SOURCE DATA:
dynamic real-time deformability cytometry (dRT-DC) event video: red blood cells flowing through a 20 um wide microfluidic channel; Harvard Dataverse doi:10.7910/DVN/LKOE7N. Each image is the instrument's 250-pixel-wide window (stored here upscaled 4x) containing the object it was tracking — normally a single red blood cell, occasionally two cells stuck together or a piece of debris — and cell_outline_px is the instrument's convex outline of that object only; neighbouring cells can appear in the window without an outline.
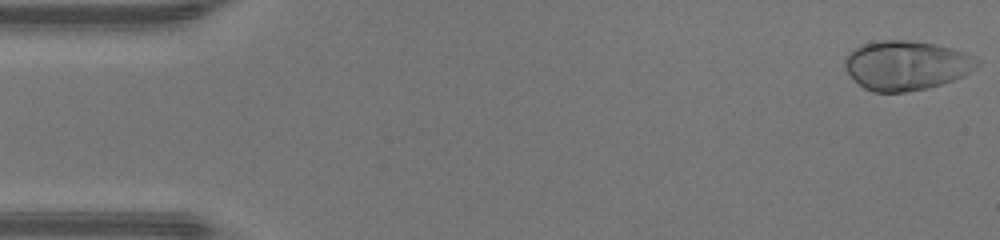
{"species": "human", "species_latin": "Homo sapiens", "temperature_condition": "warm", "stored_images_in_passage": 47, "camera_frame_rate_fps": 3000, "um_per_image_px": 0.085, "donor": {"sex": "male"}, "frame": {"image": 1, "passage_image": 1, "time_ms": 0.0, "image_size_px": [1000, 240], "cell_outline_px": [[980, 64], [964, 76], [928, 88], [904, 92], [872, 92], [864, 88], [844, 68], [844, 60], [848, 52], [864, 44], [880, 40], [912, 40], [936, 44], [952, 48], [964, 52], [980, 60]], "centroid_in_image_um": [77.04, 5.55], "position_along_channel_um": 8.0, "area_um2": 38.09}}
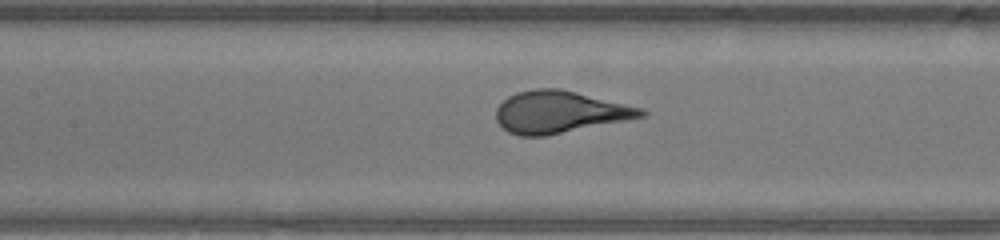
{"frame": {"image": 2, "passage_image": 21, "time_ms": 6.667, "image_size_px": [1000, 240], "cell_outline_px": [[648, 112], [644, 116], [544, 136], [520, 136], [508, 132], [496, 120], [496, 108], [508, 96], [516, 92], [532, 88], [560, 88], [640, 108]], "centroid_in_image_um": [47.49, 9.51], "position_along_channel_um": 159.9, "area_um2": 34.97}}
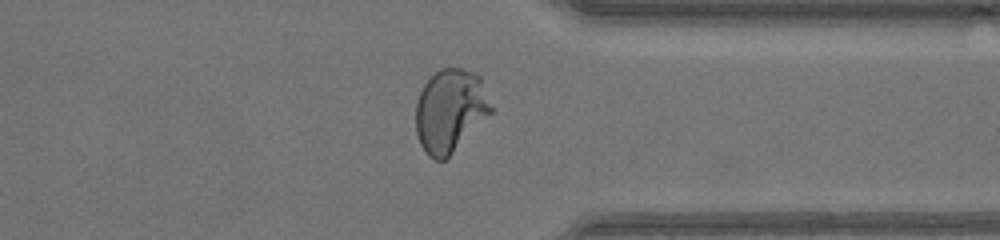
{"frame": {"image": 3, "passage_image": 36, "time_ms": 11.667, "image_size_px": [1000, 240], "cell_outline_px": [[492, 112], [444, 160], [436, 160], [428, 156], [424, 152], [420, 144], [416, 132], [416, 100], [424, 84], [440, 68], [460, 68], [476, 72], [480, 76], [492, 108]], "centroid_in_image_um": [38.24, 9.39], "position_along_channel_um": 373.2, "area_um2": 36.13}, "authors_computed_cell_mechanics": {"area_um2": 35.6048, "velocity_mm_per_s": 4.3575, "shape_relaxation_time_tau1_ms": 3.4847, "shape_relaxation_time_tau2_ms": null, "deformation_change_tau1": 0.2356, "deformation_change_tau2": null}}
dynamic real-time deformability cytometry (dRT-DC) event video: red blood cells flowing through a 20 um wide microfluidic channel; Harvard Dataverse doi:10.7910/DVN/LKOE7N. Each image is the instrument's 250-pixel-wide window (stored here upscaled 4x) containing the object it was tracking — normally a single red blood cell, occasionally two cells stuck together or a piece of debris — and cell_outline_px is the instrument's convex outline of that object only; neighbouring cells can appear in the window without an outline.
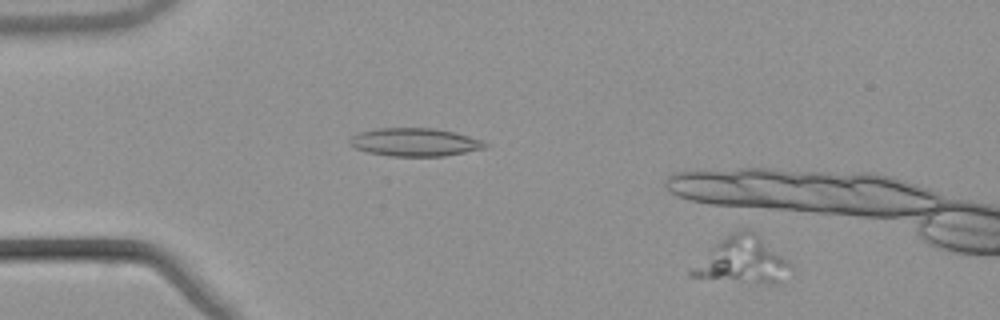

DIRECTIONS:
Repeat the records above verbatim, with no pictures in the result.

REPLY TO THE EXERCISE:
dynamic real-time deformability cytometry (dRT-DC) event video: red blood cells flowing through a 20 um wide microfluidic channel; Harvard Dataverse doi:10.7910/DVN/LKOE7N. Each image is the instrument's 250-pixel-wide window (stored here upscaled 4x) containing the object it was tracking — normally a single red blood cell, occasionally two cells stuck together or a piece of debris — and cell_outline_px is the instrument's convex outline of that object only; neighbouring cells can appear in the window without an outline.
{"species": "human", "species_latin": "Homo sapiens", "temperature_condition": "warm", "stored_images_in_passage": 47, "camera_frame_rate_fps": 3000, "um_per_image_px": 0.085, "donor": {"sex": "male"}, "frame": {"image": 1, "passage_image": 1, "time_ms": 0.0, "image_size_px": [1000, 240], "cell_outline_px": [[980, 64], [964, 76], [928, 88], [904, 92], [872, 92], [864, 88], [844, 68], [844, 60], [848, 52], [864, 44], [880, 40], [912, 40], [936, 44], [952, 48], [964, 52], [980, 60]], "centroid_in_image_um": [77.04, 5.55], "position_along_channel_um": 8.0, "area_um2": 38.09}}
{"frame": {"image": 2, "passage_image": 21, "time_ms": 6.667, "image_size_px": [1000, 240], "cell_outline_px": [[648, 112], [644, 116], [544, 136], [520, 136], [508, 132], [496, 120], [496, 108], [508, 96], [516, 92], [532, 88], [560, 88], [640, 108]], "centroid_in_image_um": [47.49, 9.51], "position_along_channel_um": 159.9, "area_um2": 34.97}}
{"frame": {"image": 3, "passage_image": 36, "time_ms": 11.667, "image_size_px": [1000, 240], "cell_outline_px": [[492, 112], [444, 160], [436, 160], [428, 156], [424, 152], [420, 144], [416, 132], [416, 100], [424, 84], [440, 68], [460, 68], [476, 72], [480, 76], [492, 108]], "centroid_in_image_um": [38.24, 9.39], "position_along_channel_um": 373.2, "area_um2": 36.13}, "authors_computed_cell_mechanics": {"area_um2": 35.6048, "velocity_mm_per_s": 4.3575, "shape_relaxation_time_tau1_ms": 3.4847, "shape_relaxation_time_tau2_ms": null, "deformation_change_tau1": 0.2356, "deformation_change_tau2": null}}
dynamic real-time deformability cytometry (dRT-DC) event video: red blood cells flowing through a 20 um wide microfluidic channel; Harvard Dataverse doi:10.7910/DVN/LKOE7N. Each image is the instrument's 250-pixel-wide window (stored here upscaled 4x) containing the object it was tracking — normally a single red blood cell, occasionally two cells stuck together or a piece of debris — and cell_outline_px is the instrument's convex outline of that object only; neighbouring cells can appear in the window without an outline.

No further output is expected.